● Task requirements
Write out again, word for word, the lines from the one containing "At which label does 5 reach its minimum?" up to and including the one containing "What is the". Leave the pictures out of your answer.

Exercise data START

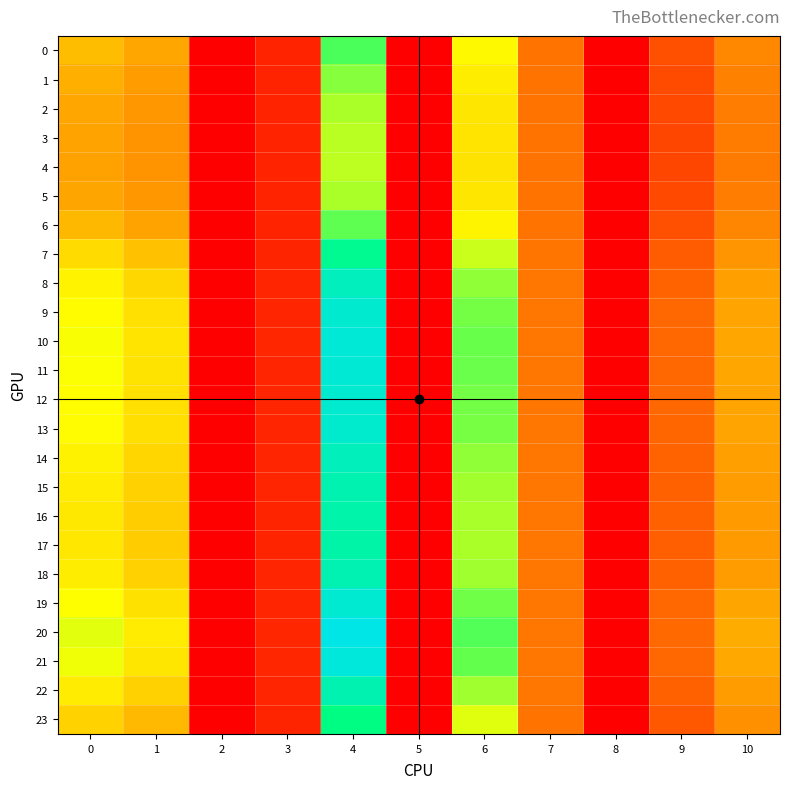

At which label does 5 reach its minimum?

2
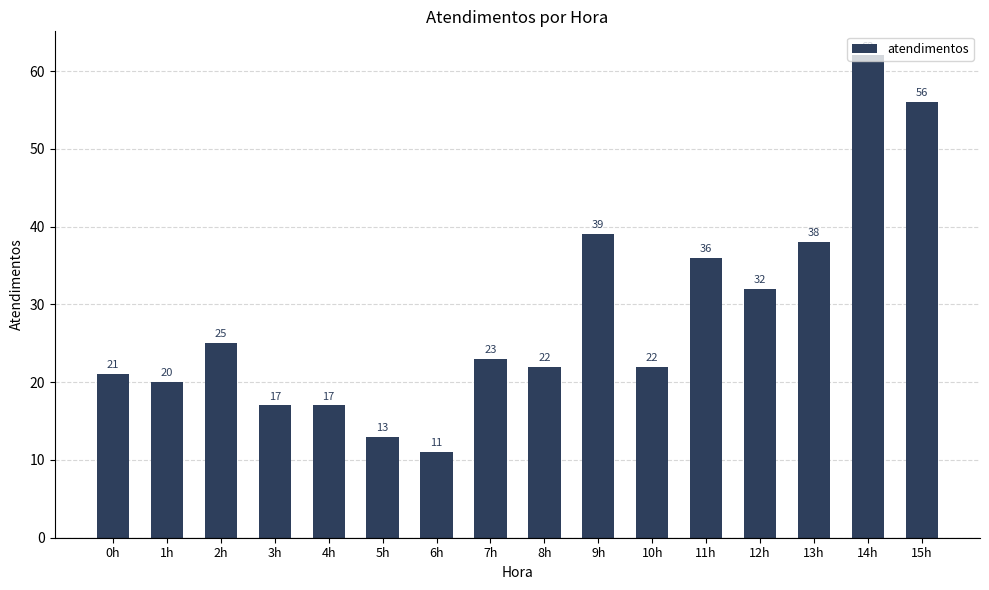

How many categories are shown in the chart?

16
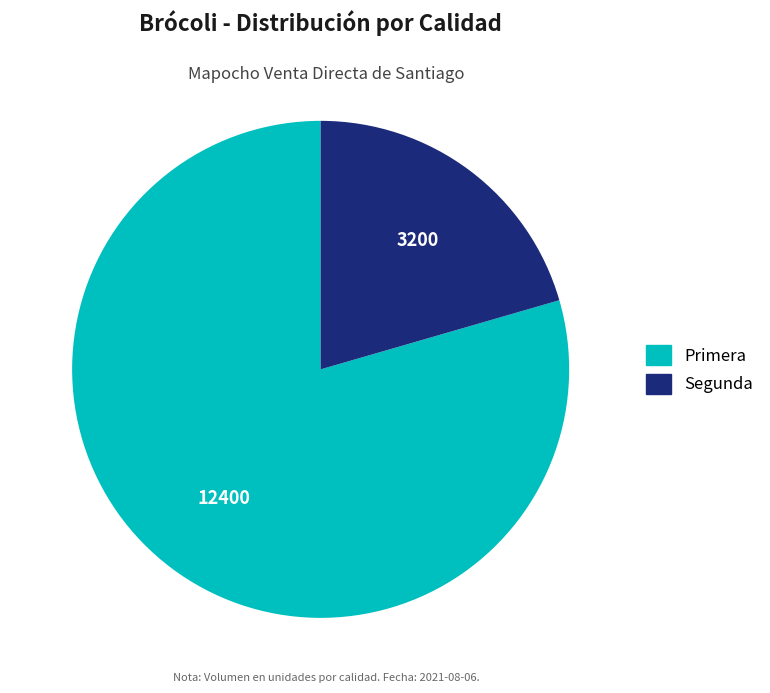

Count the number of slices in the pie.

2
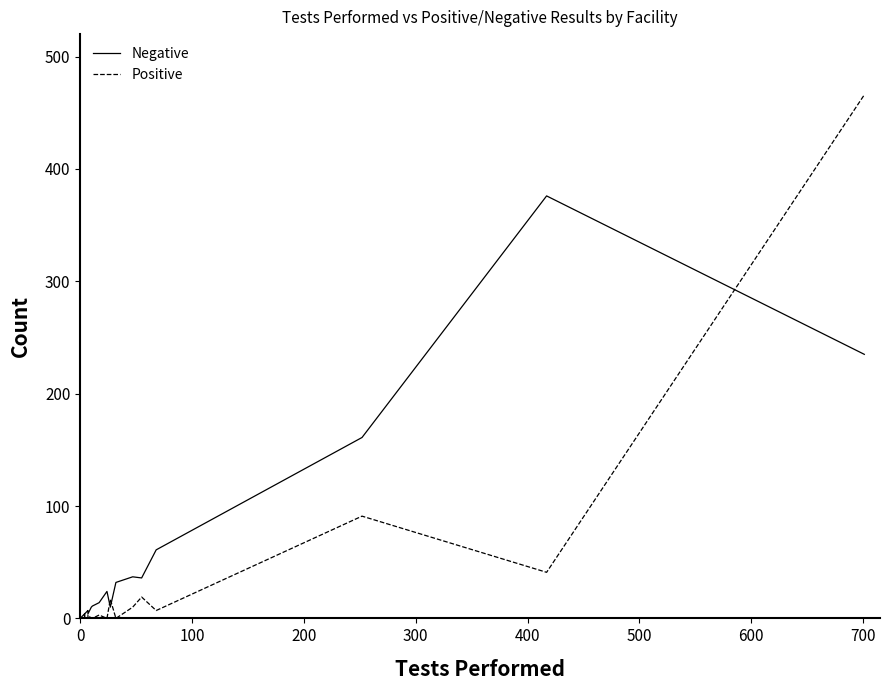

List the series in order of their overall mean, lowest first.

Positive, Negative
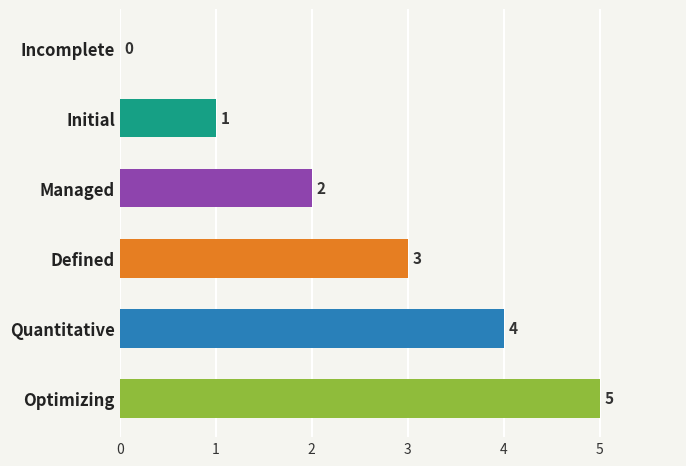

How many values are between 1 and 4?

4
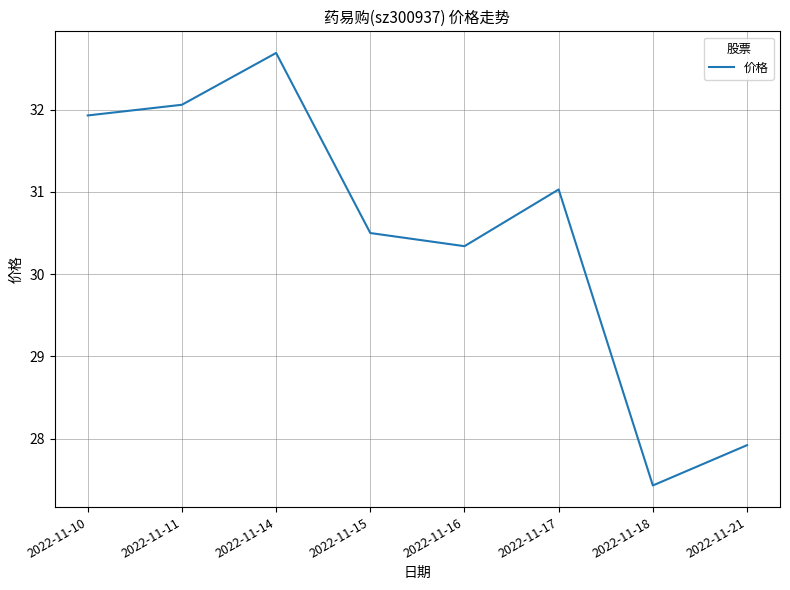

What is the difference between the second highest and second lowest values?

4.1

Exercise data END
Exercise data START

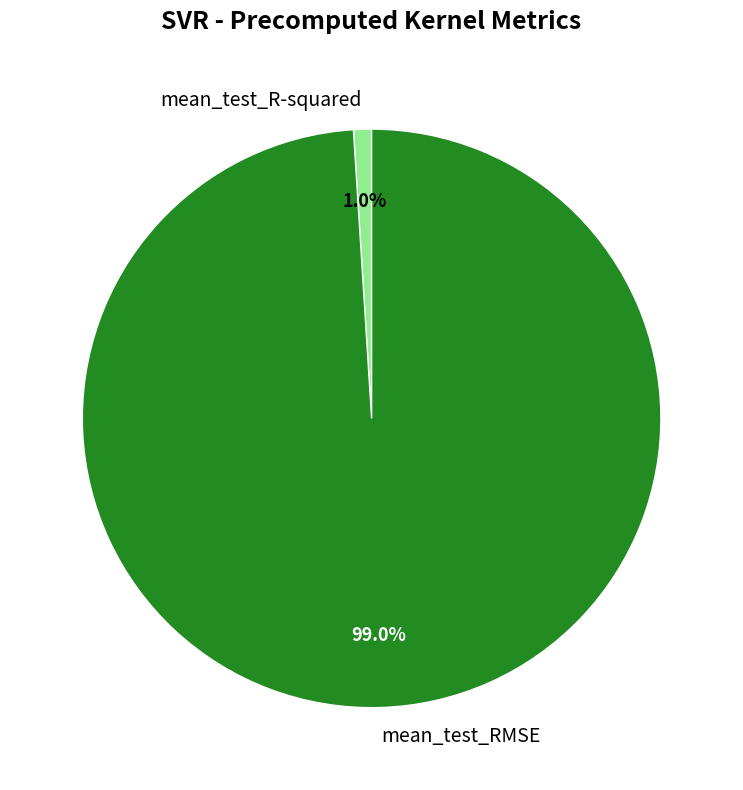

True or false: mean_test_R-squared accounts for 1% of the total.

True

Exercise data END

● Reply
At which label does 5 reach its minimum?

2

How many categories are shown in the chart?

16

Count the number of slices in the pie.

2

List the series in order of their overall mean, lowest first.

Positive, Negative

How many values are between 1 and 4?

4

What is the difference between the second highest and second lowest values?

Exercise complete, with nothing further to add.